L’aria è rarefatta, sempre di più. Il cuore ostruisce la gola. C’è freddo glaciale, ma senti caldo. L’adrenalina ha preso il posto del sangue. E quando pensi alle arterie viarie, capisci il vero senso di quel richiamo cardiaco. Qui l’arteria che ti porta sino all’aldilà entra nel cuore della civiltà più evoluta del Mediterraneo. Gente capace di erigere un villaggio, con tanto di sala delle riunioni e una reggia nuragica in mezzo al cielo.

In realtà più salgo e meno vedo. Intorno a me solo cielo, azzurro a piene mani e sprazzi di sole che irradiano l’orizzonte. Mi convinco che il nuraghe rimasto intatto nella vetta del Gennargentu non esiste. Impossibile aver edificato al posto del nido delle aquile. 

E, invece, eccolo il Nuraghe reggia di Ruinas, come un diamante incastonato nel cielo, scolpito da una simmetria totale con l’orizzonte infinito. Nuraghe trilobato, tecnicamente. In realtà il nuraghe più alto al mondo. Nel Gennargentu di Arzana questo gioiello custodito dal tempo e dall’altitudine non ha eguali. Quello di Desulo, cento metri più in alto, è stato purtroppo devastato dal tempo.

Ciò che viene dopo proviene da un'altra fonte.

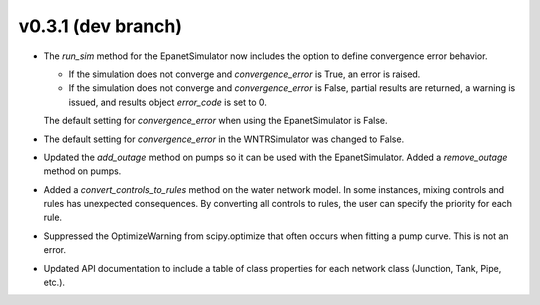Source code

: .. _whatsnew_031:

v0.3.1 (dev branch)
---------------------------------------------------

* The `run_sim` method for the EpanetSimulator now includes the option to define convergence error behavior.
  
  * If the simulation does not converge and `convergence_error` is True, an error is raised. 
  * If the simulation does not converge and `convergence_error` is False, partial results are returned, a warning is issued, and results object `error_code` is set to 0.
  
  The default setting for `convergence_error` when using the EpanetSimulator is False.
  
* The default setting for `convergence_error` in the WNTRSimulator was changed to False.
  
* Updated the `add_outage` method on pumps so it can be used with the EpanetSimulator.  
  Added a `remove_outage` method on pumps.
 
* Added a `convert_controls_to_rules` method on the water network model.  In some instances, mixing controls and rules has unexpected consequences.  
  By converting all controls to rules, the user can specify the priority for each rule. 
  
* Suppressed the OptimizeWarning from scipy.optimize that often occurs when fitting a pump curve.  
  This is not an error.

* Updated API documentation to include a table of class properties for each network class (Junction, Tank, Pipe, etc.).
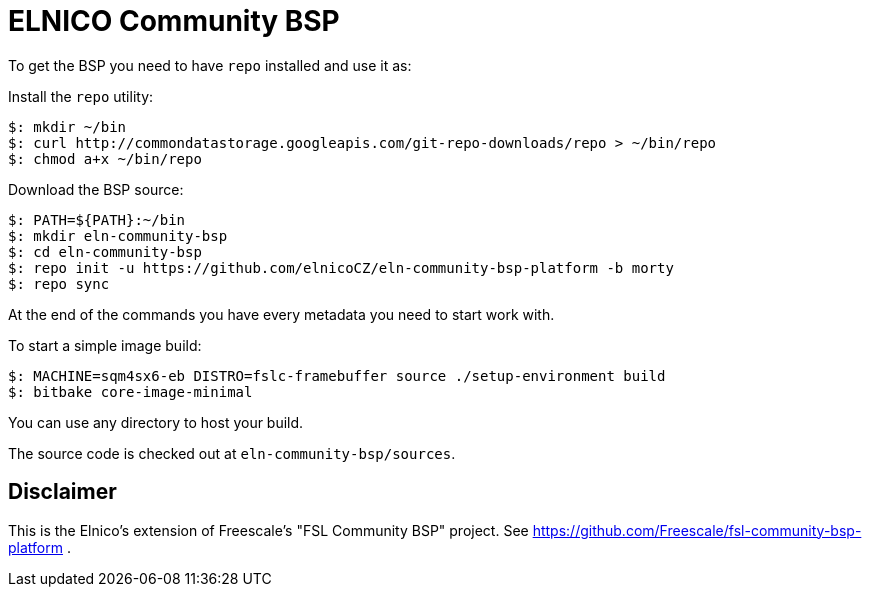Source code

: = ELNICO Community BSP

To get the BSP you need to have `repo` installed and use it as:

Install the `repo` utility:

[source,console]
$: mkdir ~/bin
$: curl http://commondatastorage.googleapis.com/git-repo-downloads/repo > ~/bin/repo
$: chmod a+x ~/bin/repo

Download the BSP source:

[source,console]
$: PATH=${PATH}:~/bin
$: mkdir eln-community-bsp
$: cd eln-community-bsp
$: repo init -u https://github.com/elnicoCZ/eln-community-bsp-platform -b morty
$: repo sync

At the end of the commands you have every metadata you need to start work with.

To start a simple image build:

[source,console]
$: MACHINE=sqm4sx6-eb DISTRO=fslc-framebuffer source ./setup-environment build
$: bitbake core-image-minimal

You can use any directory to host your build.

The source code is checked out at `eln-community-bsp/sources`.

== Disclaimer

This is the Elnico's extension of Freescale's "FSL Community BSP" project.
See https://github.com/Freescale/fsl-community-bsp-platform .
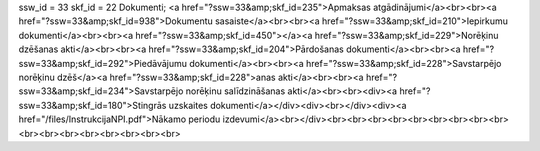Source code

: ssw_id = 33skf_id = 22Dokumenti;<a href="?ssw=33&amp;skf_id=235">Apmaksas atgādinājumi</a><br><br><a href="?ssw=33&amp;skf_id=938">Dokumentu sasaiste</a><br><br><a href="?ssw=33&amp;skf_id=210">Iepirkumu dokumenti</a><br><br><a href="?ssw=33&amp;skf_id=450"></a><a href="?ssw=33&amp;skf_id=229">Norēķinu dzēšanas akti</a><br><br><a href="?ssw=33&amp;skf_id=204">Pārdošanas dokumenti</a><br><br><a href="?ssw=33&amp;skf_id=292">Piedāvājumu dokumenti</a><br><br><a href="?ssw=33&amp;skf_id=228">Savstarpējo norēķinu dzēš</a><a href="?ssw=33&amp;skf_id=228">anas akti</a><br><br><a href="?ssw=33&amp;skf_id=234">Savstarpējo norēķinu salīdzināšanas akti</a><br><br><div><a href="?ssw=33&amp;skf_id=180">Stingrās uzskaites dokumenti</a></div><div><br></div><div><a href="/files/InstrukcijaNPI.pdf">Nākamo periodu izdevumi</a><br></div><br><br><br><br><br><br><br><br><br><br><br><br><br><br><br><br><br>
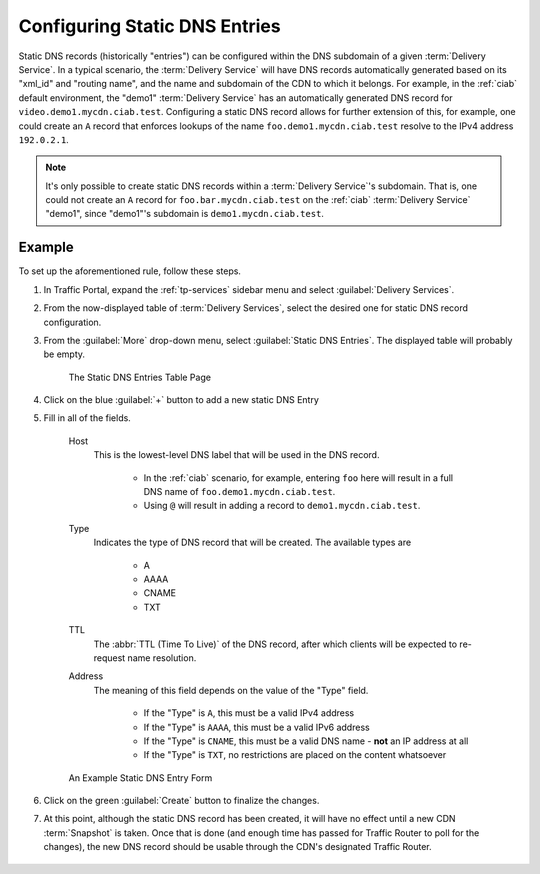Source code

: ..
..
.. Licensed under the Apache License, Version 2.0 (the "License");
.. you may not use this file except in compliance with the License.
.. You may obtain a copy of the License at
..
..     http://www.apache.org/licenses/LICENSE-2.0
..
.. Unless required by applicable law or agreed to in writing, software
.. distributed under the License is distributed on an "AS IS" BASIS,
.. WITHOUT WARRANTIES OR CONDITIONS OF ANY KIND, either express or implied.
.. See the License for the specific language governing permissions and
.. limitations under the License.
..

.. _static-dns-qht:

******************************
Configuring Static DNS Entries
******************************
Static DNS records (historically "entries") can be configured within the DNS subdomain of a given :term:`Delivery Service`. In a typical scenario, the :term:`Delivery Service` will have DNS records automatically generated based on its "xml_id" and "routing name", and the name and subdomain of the CDN to which it belongs. For example, in the :ref:`ciab` default environment, the "demo1" :term:`Delivery Service` has an automatically generated DNS record for ``video.demo1.mycdn.ciab.test``. Configuring a static DNS record allows for further extension of this, for example, one could create an ``A`` record that enforces lookups of the name ``foo.demo1.mycdn.ciab.test`` resolve to the IPv4 address ``192.0.2.1``.

.. note:: It's only possible to create static DNS records within a :term:`Delivery Service`'s subdomain. That is, one could not create an ``A`` record for ``foo.bar.mycdn.ciab.test`` on the :ref:`ciab` :term:`Delivery Service` "demo1", since "demo1"'s subdomain is ``demo1.mycdn.ciab.test``.

.. seealso:: This guide covers how to set up static DNS records using Traffic Portal. It's also possible to do so directly using the :ref:`to-api` endpoint :ref:`to-api-staticdnsentries`.

Example
=======
To set up the aforementioned rule, follow these steps.

#. In Traffic Portal, expand the :ref:`tp-services` sidebar menu and select :guilabel:`Delivery Services`.
#. From the now-displayed table of :term:`Delivery Services`, select the desired one for static DNS record configuration.
#. From the :guilabel:`More` drop-down menu, select :guilabel:`Static DNS Entries`. The displayed table will probably be empty.

	.. figure:: static_dns/00.png
		:alt: The static DNS entries table page
		:align: center

		The Static DNS Entries Table Page

#. Click on the blue :guilabel:`+` button to add a new static DNS Entry
#. Fill in all of the fields.

	Host
		This is the lowest-level DNS label that will be used in the DNS record.

			* In the :ref:`ciab` scenario, for example, entering ``foo`` here will result in a full DNS name of ``foo.demo1.mycdn.ciab.test``.
			* Using ``@`` will result in adding a record to ``demo1.mycdn.ciab.test``.
	Type
		Indicates the type of DNS record that will be created. The available types are

			* A
			* AAAA
			* CNAME
			* TXT

	TTL
		The :abbr:`TTL (Time To Live)` of the DNS record, after which clients will be expected to re-request name resolution.
	Address
		The meaning of this field depends on the value of the "Type" field.

			* If the "Type" is ``A``, this must be a valid IPv4 address
			* If the "Type" is ``AAAA``, this must be a valid IPv6 address
			* If the "Type" is ``CNAME``, this must be a valid DNS name - **not** an IP address at all
			* If the "Type" is ``TXT``, no restrictions are placed on the content whatsoever

	.. figure:: static_dns/01.png
		:alt: An example static DNS entry form
		:align: center

		An Example Static DNS Entry Form

#. Click on the green :guilabel:`Create` button to finalize the changes.
#. At this point, although the static DNS record has been created, it will have no effect until a new CDN :term:`Snapshot` is taken. Once that is done (and enough time has passed for Traffic Router to poll for the changes), the new DNS record should be usable through the CDN's designated Traffic Router.

	.. code-block:: console
		:caption: Example DNS Query to Test a New Static DNS Entry within :ref:`ciab`

		$ docker exec cdninabox_enroller_1 dig +noall +answer foo.demo1.mycdn.ciab.test
		foo.demo1.mycdn.ciab.test. 42	IN	A	192.0.2.1
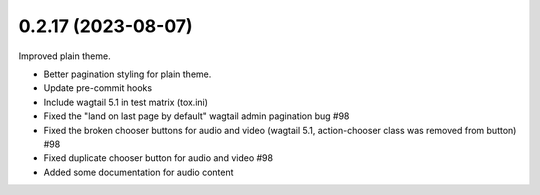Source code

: 0.2.17 (2023-08-07)
-------------------

Improved plain theme.

* Better pagination styling for plain theme.
* Update pre-commit hooks
* Include wagtail 5.1 in test matrix (tox.ini)
* Fixed the "land on last page by default" wagtail admin pagination bug #98
* Fixed the broken chooser buttons for audio and video (wagtail 5.1, action-chooser class was removed from button) #98
* Fixed duplicate chooser button for audio and video #98
* Added some documentation for audio content

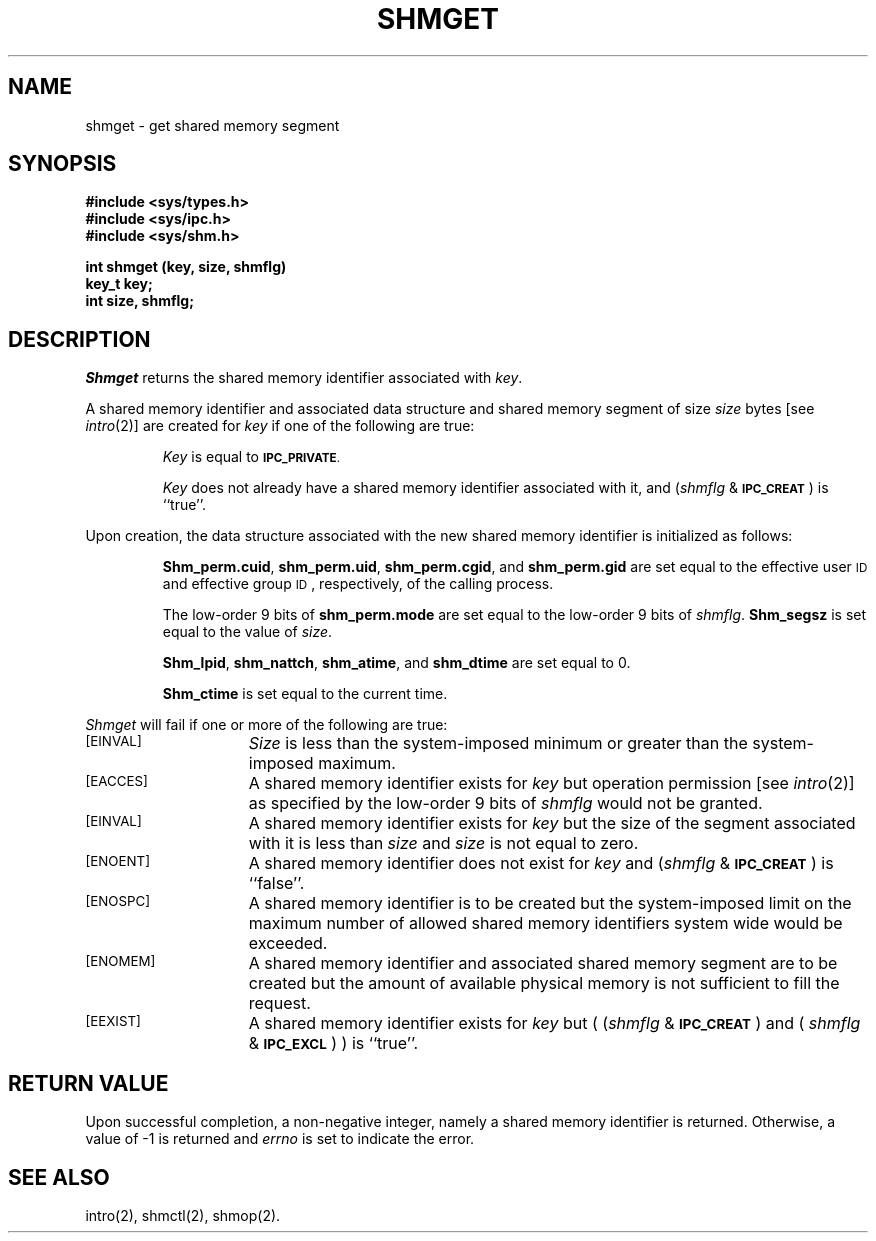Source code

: .TH SHMGET 2
.SH NAME
shmget \- get shared memory segment
.SH SYNOPSIS
.B #include <sys/types.h>
.br
.B #include <sys/ipc.h>
.br
.B #include <sys/shm.h>
.PP
.nf
.BR "int shmget (key, size, shmflg)
.B key_t key;
.B int size, shmflg;
.fi
.SH DESCRIPTION
.I Shmget
returns the shared memory identifier associated with
.IR key .
.PP
A shared memory identifier and associated data structure and shared memory
segment of size
.I size
bytes [see
.IR intro (2)]
are created for
.I key
if one of the following are true:
.IP
.I Key
is equal to
.SM
.BR IPC_PRIVATE .
.IP
.I Key
does not already have a shared memory identifier associated with it, and
.RI ( shmflg " & "
.SM
.BR IPC_CREAT\*S )
is ``true''.
.PP
Upon creation, the data structure associated with the new shared memory
identifier is initialized as follows:
.IP
.BR Shm_perm.cuid ", " shm_perm.uid ,
.BR shm_perm.cgid ", and " shm_perm.gid
are set equal to the effective user
.SM ID
and effective group
.SM ID\*S,
respectively, of the calling process.
.IP
The low-order 9 bits of
.B shm_perm.mode
are set equal to the low-order 9 bits of
.IR shmflg .
.B Shm_segsz
is set equal to the value of
.IR size .
.IP
.BR Shm_lpid ", " shm_nattch ",
.BR shm_atime ", and " shm_dtime "
are set equal to 0.
.IP
.B Shm_ctime
is set equal to the current time.
.PP
.I Shmget
will fail if one or more of the following are true:
.TP 15
.SM
.SM
\%[EINVAL]
.I Size
is less than the system-imposed minimum
or greater than the system-imposed maximum.
.TP
.SM
\%[EACCES]
A shared memory identifier exists for
.I key
but operation permission [see
.IR intro (2)]
as specified by the low-order 9 bits of
.I shmflg
would not be granted. 
.TP
.SM
\%[EINVAL]
A shared memory identifier exists for
.I key
but the size of the segment associated with it is less than
.I size
and
.I size
is not equal to zero.
.TP
.SM
\%[ENOENT]
A shared memory identifier does not exist for
.I key
and
.RI ( shmflg " &"
.SM
.BR IPC_CREAT\*S )
is ``false''.
.TP
.SM
\%[ENOSPC]
A shared memory identifier is to be created but
the system-imposed limit on the maximum number of
allowed shared memory identifiers system wide
would be exceeded.
.TP
.SM
\%[ENOMEM]
A shared memory identifier and associated shared memory segment are to be
created but the amount of available physical memory is not sufficient to
fill the request.
.TP
.SM
\%[EEXIST]
A shared memory identifier exists for
.I key
but
.RI "( (" shmflg " & "
.SM
.BR IPC_CREAT\*S ") and ("
.IR shmflg " & "
.SM
.BR IPC_EXCL\*S ") )"
is ``true''.
.br
.ne 7v
.SH "RETURN VALUE"
Upon successful completion,
a non-negative integer,
namely a shared memory identifier is returned.
Otherwise, a value of \-1 is returned and
.I errno\^
is set to indicate the error.
.SH SEE ALSO
intro(2), shmctl(2), shmop(2).
.\"	@(#)shmget.2	6.2 of 9/6/83
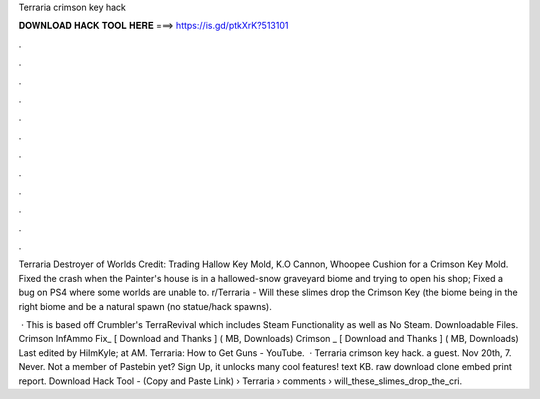 Terraria crimson key hack



𝐃𝐎𝐖𝐍𝐋𝐎𝐀𝐃 𝐇𝐀𝐂𝐊 𝐓𝐎𝐎𝐋 𝐇𝐄𝐑𝐄 ===> https://is.gd/ptkXrK?513101



.



.



.



.



.



.



.



.



.



.



.



.

Terraria Destroyer of Worlds Credit:  Trading Hallow Key Mold, K.O Cannon, Whoopee Cushion for a Crimson Key Mold. Fixed the crash when the Painter's house is in a hallowed-snow graveyard biome and trying to open his shop; Fixed a bug on PS4 where some worlds are unable to. r/Terraria - Will these slimes drop the Crimson Key (the biome being in the right biome and be a natural spawn (no statue/hack spawns).

 · This is based off Crumbler's TerraRevival which includes Steam Functionality as well as No Steam. Downloadable Files. Crimson InfAmmo Fix_ [ Download and Thanks ] ( MB, Downloads) Crimson _ [ Download and Thanks ] ( MB, Downloads) Last edited by HiImKyle; at AM. Terraria: How to Get Guns - YouTube.  · Terraria crimson key hack. a guest. Nov 20th, 7. Never. Not a member of Pastebin yet? Sign Up, it unlocks many cool features! text KB. raw download clone embed print report. Download Hack Tool -  (Copy and Paste Link)  › Terraria › comments › will_these_slimes_drop_the_cri.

Il freddo qui, nelle vette della civiltà dei sardi, si fa vento, turbinamento ad alta quota.

Giusto il tempo di uno sguardo all’orizzonte per capire l’immensità di un popolo ardito e coraggioso, di una terra esclusiva.

E come ho sempre detto, non mettete troppi cartelli. La Sardegna è meglio scoprirla perdendosi, in terra e in cielo. Benvenuti nell’antica civiltà del Popolo Sardo. Quella dimenticata, ma che esiste, fiera e salda nelle vette della Sardegna nuragica.